| About this exercise |
Without the images, set down each entry exactly.

| Data for analysis |
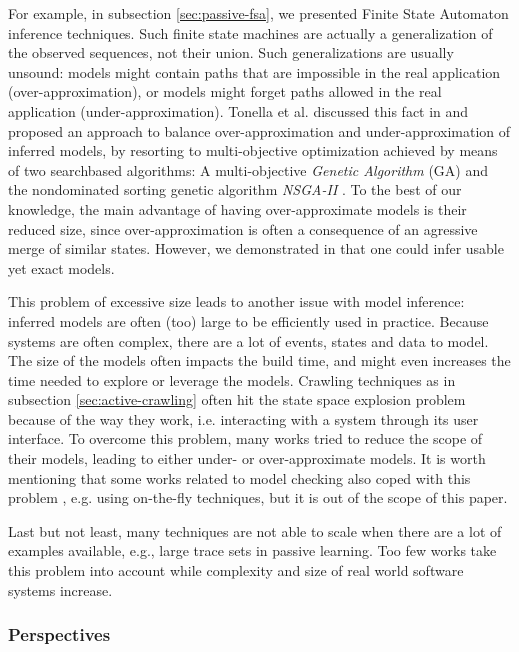 For example, in subsection \ref{sec:passive-fsa}, we presented
Finite State Automaton inference techniques. Such finite state
machines are actually a generalization of the observed sequences,
not their union. Such generalizations are usually unsound: models
might contain paths that are impossible in the real application
(over-approximation), or models might forget paths allowed in the
real application (under-approximation). Tonella et al. discussed
this fact in \cite{tonella2012finding} and proposed an approach
to balance over-approximation and under-approximation of inferred
models, by resorting to multi-objective optimization achieved by
means of two searchbased algorithms: A multi-objective
\textit{Genetic Algorithm} (GA) and the nondominated sorting
genetic algorithm \textit{NSGA-II}
\cite{Srinivas94multiobjectiveoptimization}. To the best of our
knowledge, the main advantage of having over-approximate models
is their reduced size, since over-approximation is often a
consequence of an agressive merge of similar states. However, we
demonstrated in
\cite{DBLP:conf/soict/DurandS14,DBLP:conf/fm/DurandS15,DBLP:conf/debs/SalvaD15}
that one could infer usable yet exact models.

This problem of excessive size leads to another issue with model
inference: inferred models are often (too) large to be
efficiently used in practice. Because systems are often complex,
there are a lot of events, states and data to model. The size of
the models often impacts the build time, and might even increases
the time needed to explore or leverage the models.
Crawling techniques as in subsection \ref{sec:active-crawling}
often hit the state space explosion problem because of the way
they work, i.e. interacting with a system through its user
interface. To overcome this problem, many works tried to reduce
the scope of their models, leading to either under- or
over-approximate models. It is worth mentioning that some works
related to model checking also coped with this problem
\cite{rafe2013survey}, e.g. using on-the-fly techniques, but it
is out of the scope of this paper.

Last but not least, many techniques are not able to scale when
there are a lot of examples available, e.g., large trace sets in
passive learning. Too few works take this problem into account
while complexity and size of real world software systems
increase.


\subsubsection{Perspectives}
\label{sec:discussion:perspectives}

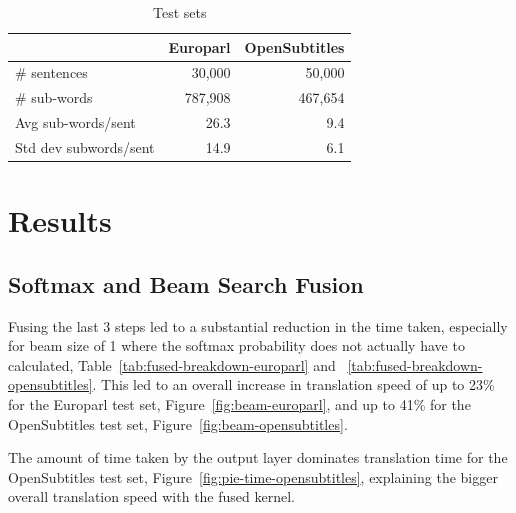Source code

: \documentclass[11pt,a4paper]{article}
\begin{document}
\begin{table}
\begin{center}
\small
\begin{tabular}{|l|r|r|} \hline
		  & Europarl		& OpenSubtitles \\ \hline
\# sentences  	  & 30,000 		& 50,000 \\
\# sub-words 	  & 787,908 		& 467,654 \\ 
Avg sub-words/sent & 26.3		& 9.4 \\
Std dev subwords/sent & 14.9		& 6.1 \\ \hline
\end{tabular}
\end{center}
\caption{Test sets}
\label{tab:corpora}
\end{table}


\section{Results}
\label{sec:Results}

\subsection{Softmax and Beam Search Fusion}

Fusing the last 3 steps led to a substantial reduction in the time taken, especially for beam size of 1 where the softmax probability does not actually have to calculated, Table~\ref{tab:fused-breakdown-europarl} and ~\ref{tab:fused-breakdown-opensubtitles}. This led to an overall increase in translation speed of up to 23\% for the Europarl test set, Figure~\ref{fig:beam-europarl}, and up to 41\% for the OpenSubtitles test set, Figure~\ref{fig:beam-opensubtitles}. 

The amount of time taken by the output layer dominates translation time for the OpenSubtitles test set, Figure~\ref{fig:pie-time-opensubtitles}, explaining the bigger overall translation speed with the fused kernel.
\end{document}
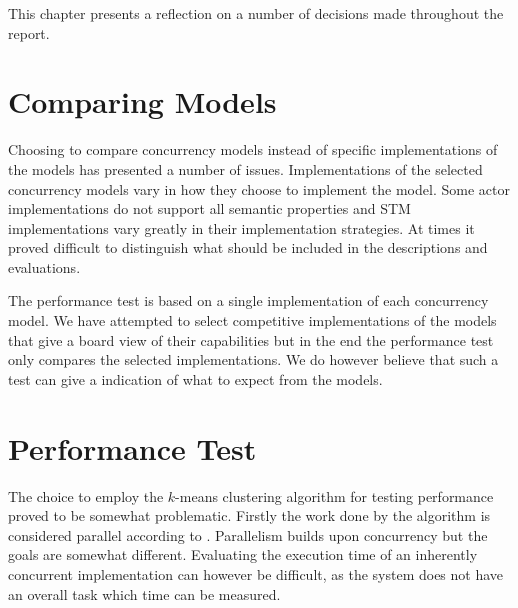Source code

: \makeatletter {}\makeatother
{}
This chapter presents a reflection on a number of decisions made throughout the report.

\section{Comparing Models}
Choosing to compare concurrency models instead of specific implementations of the models has presented a number of issues. Implementations of the selected concurrency models vary in how they choose to implement the model. Some actor implementations do not support all semantic properties and \ac{STM} implementations vary greatly in their implementation strategies. At times it proved difficult to distinguish what should be included in the descriptions and evaluations. 

The performance test is based on a single implementation of each concurrency model. We have attempted to select competitive implementations of the models that give a board view of their capabilities but in the end the performance test only compares the selected implementations. We do however believe that such a test can give a indication of what to expect from the models.

\section{Performance Test}
The choice to employ the $k$-means clustering algorithm for testing performance proved to be somewhat problematic. Firstly the work done by the algorithm is considered parallel according to . Parallelism builds upon concurrency but the goals are somewhat different. Evaluating the execution time of an inherently concurrent implementation can however be difficult, as the system does not have an overall task which time can be measured.

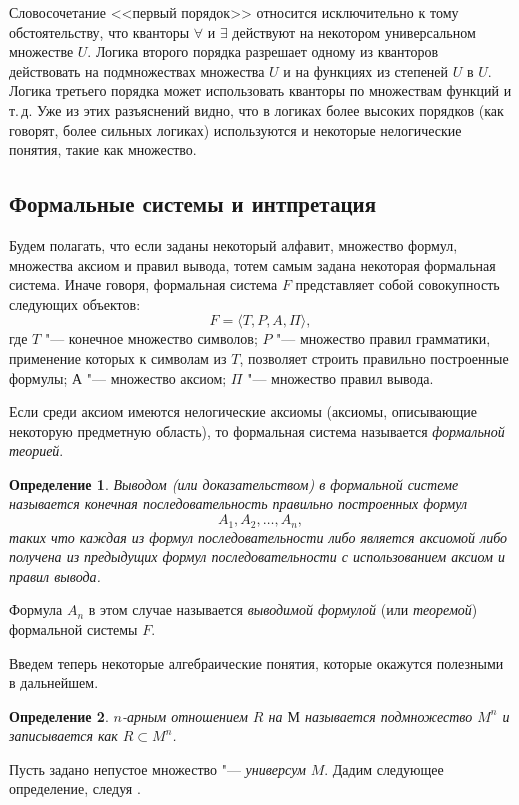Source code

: \documentclass[b5paper,11pt]{book}
\newtheorem{Def}{Определение}
\numberwithin{Def}{section}
\numberwithin{Th}{chapter}
\numberwithin{St}{chapter}
\begin{document}
	Словосочетание <<первый порядок>> относится исключительно к тому обстоятельству, что кванторы $\forall$ и $\exists$ действуют на некотором универсальном множестве $U$. Логика второго порядка разрешает одному из кванторов действовать на подмножествах множества $U$ и на функциях из степеней $U$ в $U$. Логика третьего порядка может использовать кванторы по множествам функций и т.\,д. Уже из этих разъяснений видно, что в логиках более высоких порядков (как говорят, более сильных логиках) используются и некоторые нелогические понятия, такие как множество.
	
	\subsection{Формальные системы и интпретация}
	Будем полагать, что если заданы некоторый алфавит, множество формул, множества аксиом  и правил вывода, тотем самым задана некоторая формальная система. Иначе говоря, формальная система $F$ представляет собой совокупность следующих объектов:
	\[
		F=\langle T, P, A, \Pi\rangle,
	\]
	где $T$ "--- конечное множество символов; $P$ "--- множество правил грамматики, применение которых к символам из $T$, позволяет строить правильно построенные формулы; $А$ "--- множество аксиом;	$\Pi$ "--- множество правил вывода. 
	
	Если среди аксиом имеются нелогические аксиомы (аксиомы, описывающие некоторую предметную область), то формальная система называется \textit{формальной теорией}.
	\begin{Def}
		\textit{Выводом} (или \textit{доказательством}) в формальной системе называется конечная последовательность правильно построенных формул 
		\[
			A_1,A_2,\dots,A_n,
		\] таких что каждая из формул последовательности либо является аксиомой либо получена из предыдущих формул последовательности с использованием аксиом и правил вывода.
	\end{Def}
	
	Формула $A_n$ в этом случае называется \textit{выводимой формулой} (или \textit{теоремой}) формальной системы $F$.
	
	Введем теперь некоторые алгебраические понятия, которые окажутся полезными в дальнейшем.
	
	\begin{Def}
		$n$-арным отношением $R$ на $М$ называется подмножество $M^n$ и записывается как $R\subset M^n$.
	\end{Def}
	
	Пусть задано непустое множество "--- \textit{универсум} $M$. Дадим следующее определение, следуя \cite{Maltcev1970}.
	
\end{document}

| Exercise answer |
 For example, in subsection \ref{sec:passive-fsa}, we presented
Finite State Automaton inference techniques. Such finite state
machines are actually a generalization of the observed sequences,
not their union. Such generalizations are usually unsound: models
might contain paths that are impossible in the real application
(over-approximation), or models might forget paths allowed in the
real application (under-approximation). Tonella et al. discussed
this fact in \cite{tonella2012finding} and proposed an approach
to balance over-approximation and under-approximation of inferred
models, by resorting to multi-objective optimization achieved by
means of two searchbased algorithms: A multi-objective
\textit{Genetic Algorithm} (GA) and the nondominated sorting
genetic algorithm \textit{NSGA-II}
\cite{Srinivas94multiobjectiveoptimization}. To the best of our
knowledge, the main advantage of having over-approximate models
is their reduced size, since over-approximation is often a
consequence of an agressive merge of similar states. However, we
demonstrated in
\cite{DBLP:conf/soict/DurandS14,DBLP:conf/fm/DurandS15,DBLP:conf/debs/SalvaD15}
that one could infer usable yet exact models.

This problem of excessive size leads to another issue with model
inference: inferred models are often (too) large to be
efficiently used in practice. Because systems are often complex,
there are a lot of events, states and data to model. The size of
the models often impacts the build time, and might even increases
the time needed to explore or leverage the models.
Crawling techniques as in subsection \ref{sec:active-crawling}
often hit the state space explosion problem because of the way
they work, i.e. interacting with a system through its user
interface. To overcome this problem, many works tried to reduce
the scope of their models, leading to either under- or
over-approximate models. It is worth mentioning that some works
related to model checking also coped with this problem
\cite{rafe2013survey}, e.g. using on-the-fly techniques, but it
is out of the scope of this paper.

Last but not least, many techniques are not able to scale when
there are a lot of examples available, e.g., large trace sets in
passive learning. Too few works take this problem into account
while complexity and size of real world software systems
increase.


\subsubsection{Perspectives}
\label{sec:discussion:perspectives}

Source code

: \documentclass[11pt,a4paper]{article}
\begin{document}
\begin{table}
\begin{center}
\small
\begin{tabular}{|l|r|r|} \hline
		  & Europarl		& OpenSubtitles \\ \hline
\# sentences  	  & 30,000 		& 50,000 \\
\# sub-words 	  & 787,908 		& 467,654 \\ 
Avg sub-words/sent & 26.3		& 9.4 \\
Std dev subwords/sent & 14.9		& 6.1 \\ \hline
\end{tabular}
\end{center}
\caption{Test sets}
\label{tab:corpora}
\end{table}


\section{Results}
\label{sec:Results}

\subsection{Softmax and Beam Search Fusion}

Fusing the last 3 steps led to a substantial reduction in the time taken, especially for beam size of 1 where the softmax probability does not actually have to calculated, Table~\ref{tab:fused-breakdown-europarl} and ~\ref{tab:fused-breakdown-opensubtitles}. This led to an overall increase in translation speed of up to 23\% for the Europarl test set, Figure~\ref{fig:beam-europarl}, and up to 41\% for the OpenSubtitles test set, Figure~\ref{fig:beam-opensubtitles}. 

The amount of time taken by the output layer dominates translation time for the OpenSubtitles test set, Figure~\ref{fig:pie-time-opensubtitles}, explaining the bigger overall translation speed with the fused kernel.
\end{document}
Source code

: \makeatletter {}\makeatother
{}
This chapter presents a reflection on a number of decisions made throughout the report.

\section{Comparing Models}
Choosing to compare concurrency models instead of specific implementations of the models has presented a number of issues. Implementations of the selected concurrency models vary in how they choose to implement the model. Some actor implementations do not support all semantic properties and \ac{STM} implementations vary greatly in their implementation strategies. At times it proved difficult to distinguish what should be included in the descriptions and evaluations. 

The performance test is based on a single implementation of each concurrency model. We have attempted to select competitive implementations of the models that give a board view of their capabilities but in the end the performance test only compares the selected implementations. We do however believe that such a test can give a indication of what to expect from the models.

\section{Performance Test}
The choice to employ the $k$-means clustering algorithm for testing performance proved to be somewhat problematic. Firstly the work done by the algorithm is considered parallel according to . Parallelism builds upon concurrency but the goals are somewhat different. Evaluating the execution time of an inherently concurrent implementation can however be difficult, as the system does not have an overall task which time can be measured.

Source code

: \documentclass[b5paper,11pt]{book}
\newtheorem{Def}{Определение}
\numberwithin{Def}{section}
\numberwithin{Th}{chapter}
\numberwithin{St}{chapter}
\begin{document}
	Словосочетание <<первый порядок>> относится исключительно к тому обстоятельству, что кванторы $\forall$ и $\exists$ действуют на некотором универсальном множестве $U$. Логика второго порядка разрешает одному из кванторов действовать на подмножествах множества $U$ и на функциях из степеней $U$ в $U$. Логика третьего порядка может использовать кванторы по множествам функций и т.\,д. Уже из этих разъяснений видно, что в логиках более высоких порядков (как говорят, более сильных логиках) используются и некоторые нелогические понятия, такие как множество.
	
	\subsection{Формальные системы и интпретация}
	Будем полагать, что если заданы некоторый алфавит, множество формул, множества аксиом  и правил вывода, тотем самым задана некоторая формальная система. Иначе говоря, формальная система $F$ представляет собой совокупность следующих объектов:
	\[
		F=\langle T, P, A, \Pi\rangle,
	\]
	где $T$ "--- конечное множество символов; $P$ "--- множество правил грамматики, применение которых к символам из $T$, позволяет строить правильно построенные формулы; $А$ "--- множество аксиом;	$\Pi$ "--- множество правил вывода. 
	
	Если среди аксиом имеются нелогические аксиомы (аксиомы, описывающие некоторую предметную область), то формальная система называется \textit{формальной теорией}.
	\begin{Def}
		\textit{Выводом} (или \textit{доказательством}) в формальной системе называется конечная последовательность правильно построенных формул 
		\[
			A_1,A_2,\dots,A_n,
		\] таких что каждая из формул последовательности либо является аксиомой либо получена из предыдущих формул последовательности с использованием аксиом и правил вывода.
	\end{Def}
	
	Формула $A_n$ в этом случае называется \textit{выводимой формулой} (или \textit{теоремой}) формальной системы $F$.
	
	Введем теперь некоторые алгебраические понятия, которые окажутся полезными в дальнейшем.
	
	\begin{Def}
		$n$-арным отношением $R$ на $М$ называется подмножество $M^n$ и записывается как $R\subset M^n$.
	\end{Def}
	
	Пусть задано непустое множество "--- \textit{универсум} $M$. Дадим следующее определение, следуя \cite{Maltcev1970}.
	
\end{document}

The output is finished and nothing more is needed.